> **ABOUT THIS EXERCISE**
Make a verbatim copy of the entries below; pictures stay out.
########
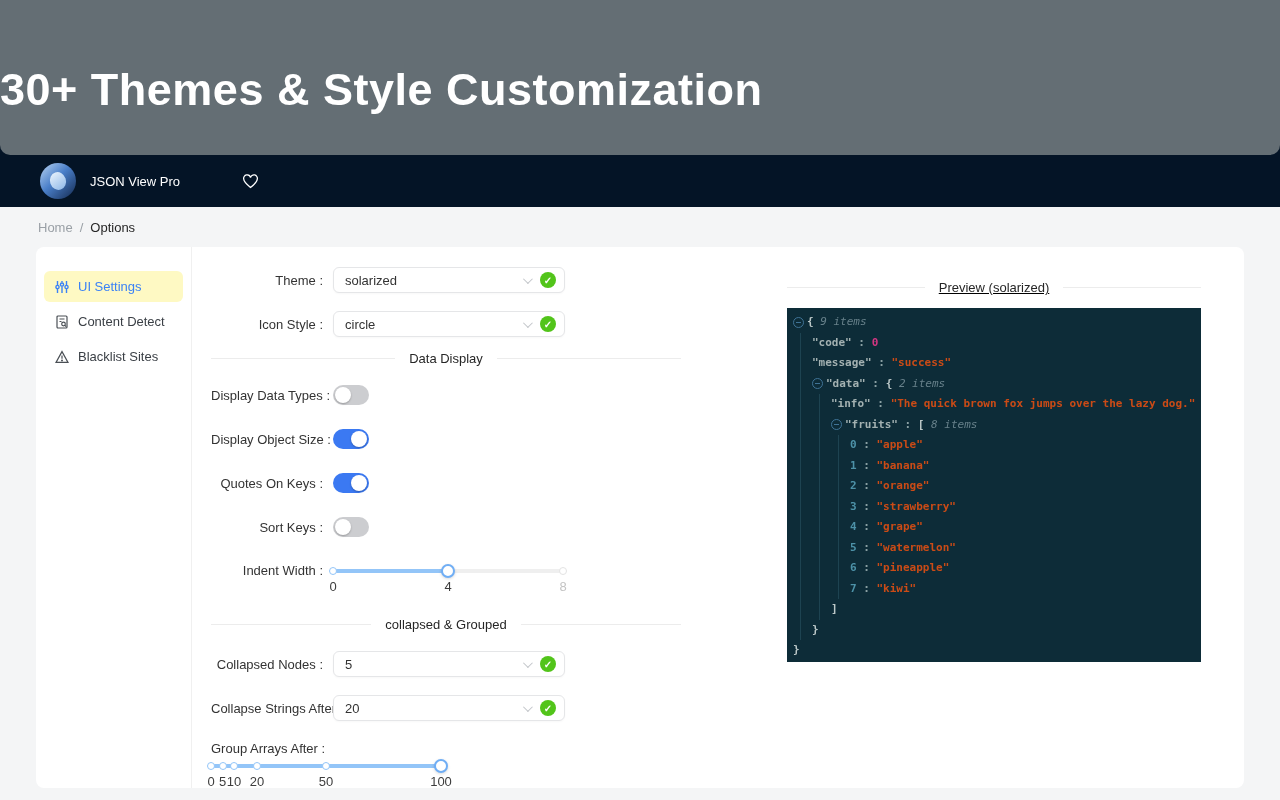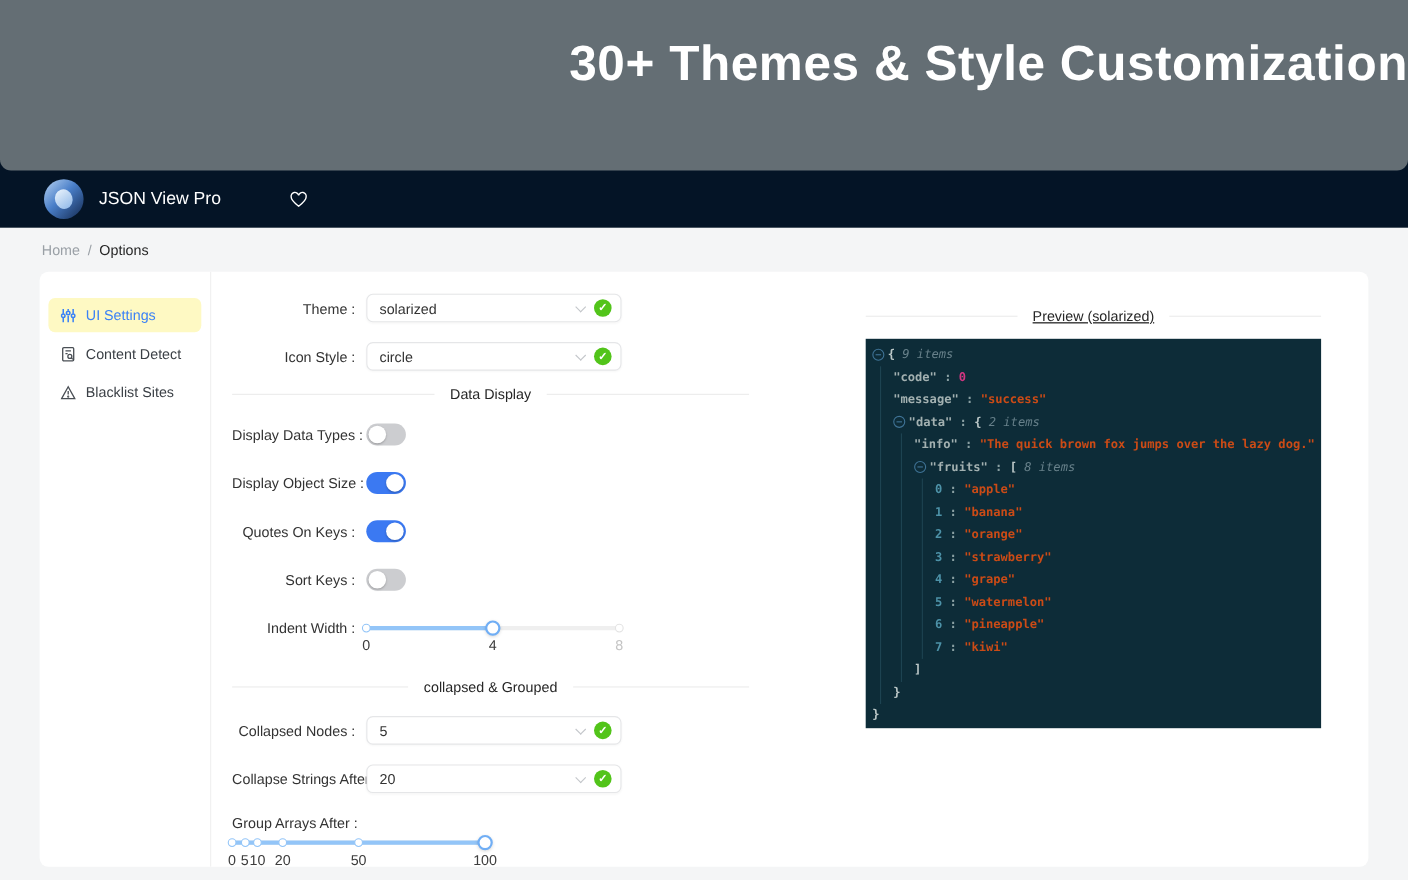"30+ Themes & Style Customization" .banner { padding-top: 32px -> 64px; text-align: right -> left }
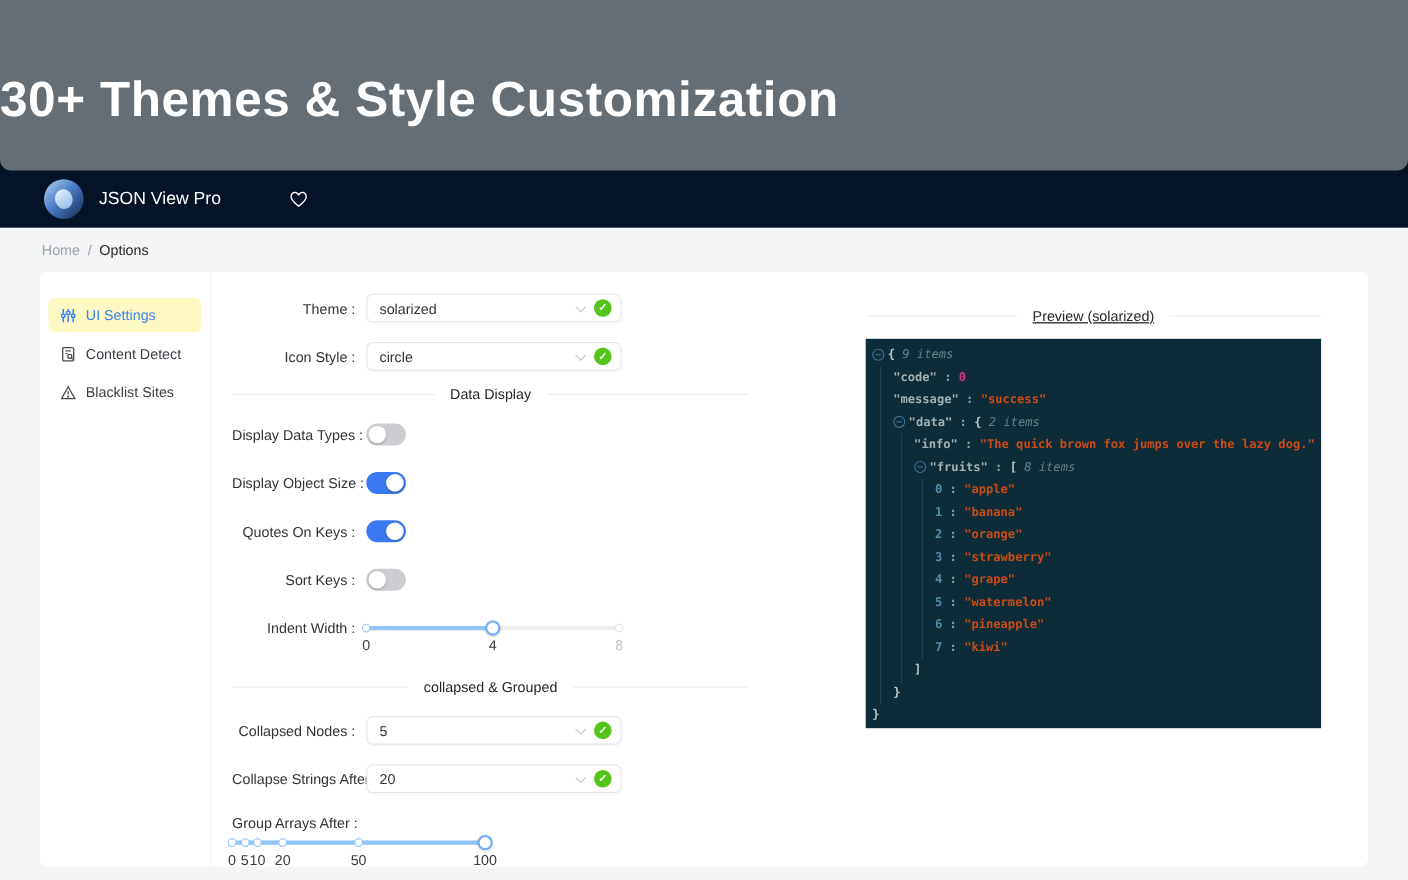"JSON View Pro" .app-name { font-size: 16px -> 13px }
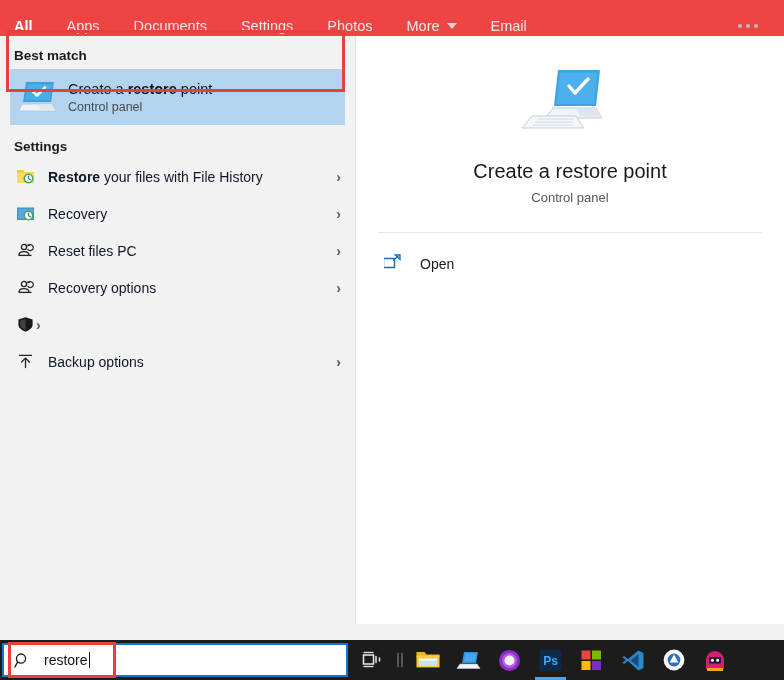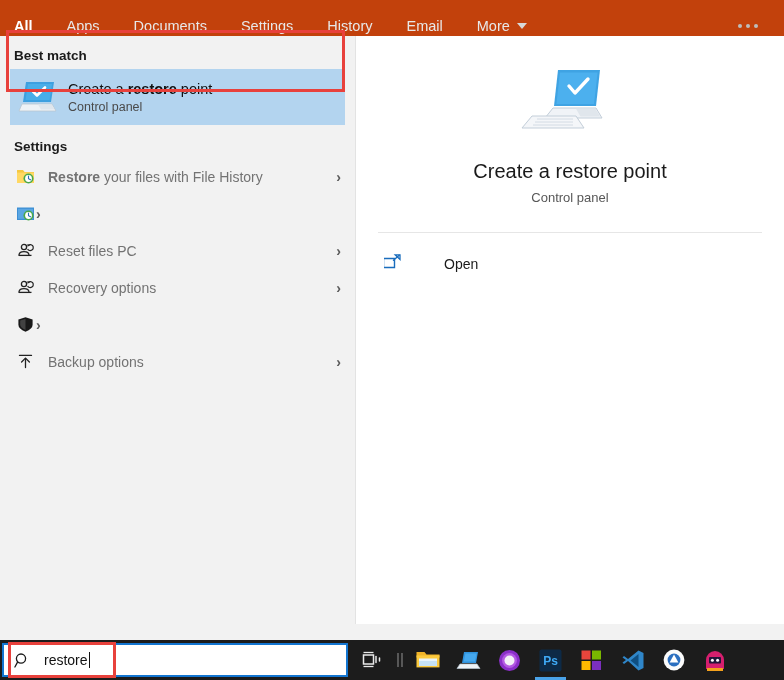"All" .tabbar { background: #c2410c -> #ef4444 }
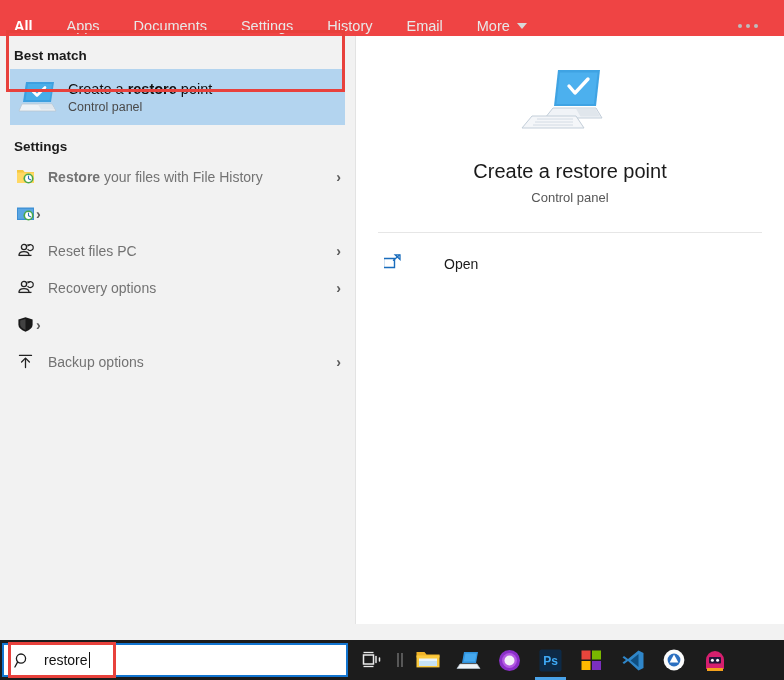"History" span { text: History -> Photos }
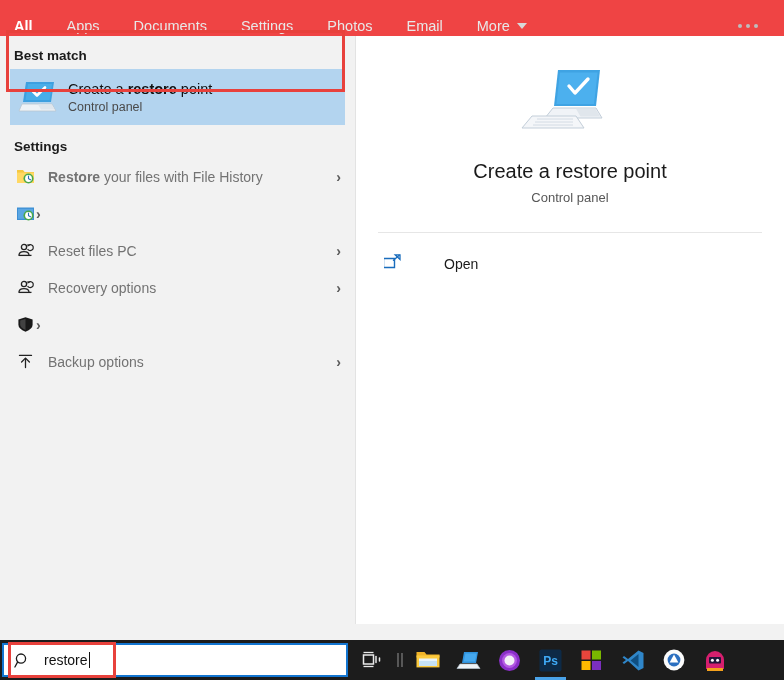"Email" div.tab { order: before "More" -> after "More" }
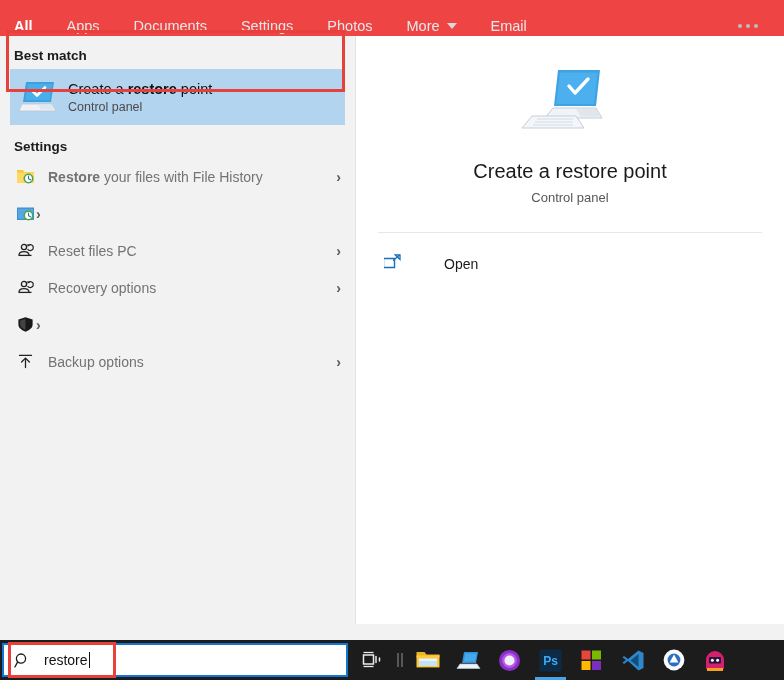"Restore your files with File" .sr-label { color: #737373 -> #0f172a }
########
> **WORKED SOLUTION**
"30+ Themes & Style Customization" .banner { padding-top: 32px -> 64px; text-align: right -> left }
"JSON View Pro" .app-name { font-size: 16px -> 13px }
"All" .tabbar { background: #c2410c -> #ef4444 }
"History" span { text: History -> Photos }
"Email" div.tab { order: before "More" -> after "More" }
"Restore your files with File" .sr-label { color: #737373 -> #0f172a }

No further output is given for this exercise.